Flows algorithm

I am comparing the mothur with other pipelines, just to see the differences.

On one other pipeline I’m comparing, it does the normal trimming of barcodes, primers, checks length of sequences, checks quality of each base, etc… (all the normal stuff that you would expect - nothing algorithmically intensive). This removes roughly 25-30% of my sequences.
However, when I compare to this to trim.flows --> shhh.flows, many more of my sequences are removed (roughly 90% of my sequences).

Why is this?


If you look at the sequence names in the scrap file you will see a | and then single letter codes that indicate why a sequence was scrapped. See the wiki page for trim.flows for a description. Without knowing how you ran trim.flows or what type of data you are sequencing, it’s hard to know what’s going on. If you’re on a unix/mac box you can run the following to see why sequences are getting chucked…
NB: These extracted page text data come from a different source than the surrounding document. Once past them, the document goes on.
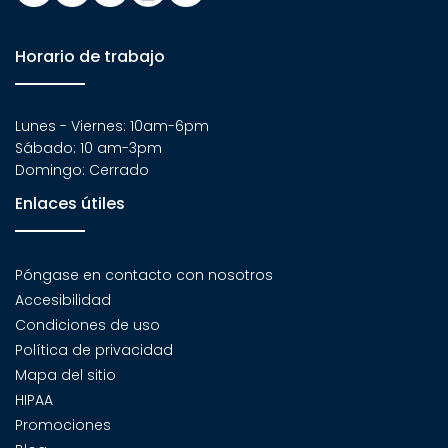
Horario de trabajo
Lunes - Viernes: 10am-6pm
Sábado: 10 am-3pm
Domingo: Cerrado
Enlaces útiles
Póngase en contacto con nosotros
Accesibilidad
Condiciones de uso
Política de privacidad
Mapa del sitio
HIPAA
Promociones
cut -f 1 -d " " *scrap.flow | cut -f 2 -d “|” | sort | uniq -c

If you get a b, f, or l that will indicate mismatches to the barcode, forward primer, or the length.


What about shhh.flows? How does it check the sequence to determine if something is noise or not?

You might want to check out the following:

Schloss PD, Gevers D, Westcott SL (2011). Reducing the effects of PCR amplification and sequencing artifacts on 16S rRNA-based studies. PLoS ONE. 6:e27310.
Quince C, Lanzen A, Davenport RJ, Turnbaugh PJ (2011). Removing noise from pyrosequenced amplicons. BMC Bioinformatics 12:38.
Quince C, Lanzén A, Curtis TP, Davenport RJ, Hall N, Head IM, Read LF, Sloan WT (2009). Accurate determination of microbial diversity from 454 pyrosequencing data. Nat. Methods 6:639.

The Quince papers describe the PyroNoise algorithm that we cloned into C++ as shhh.flows.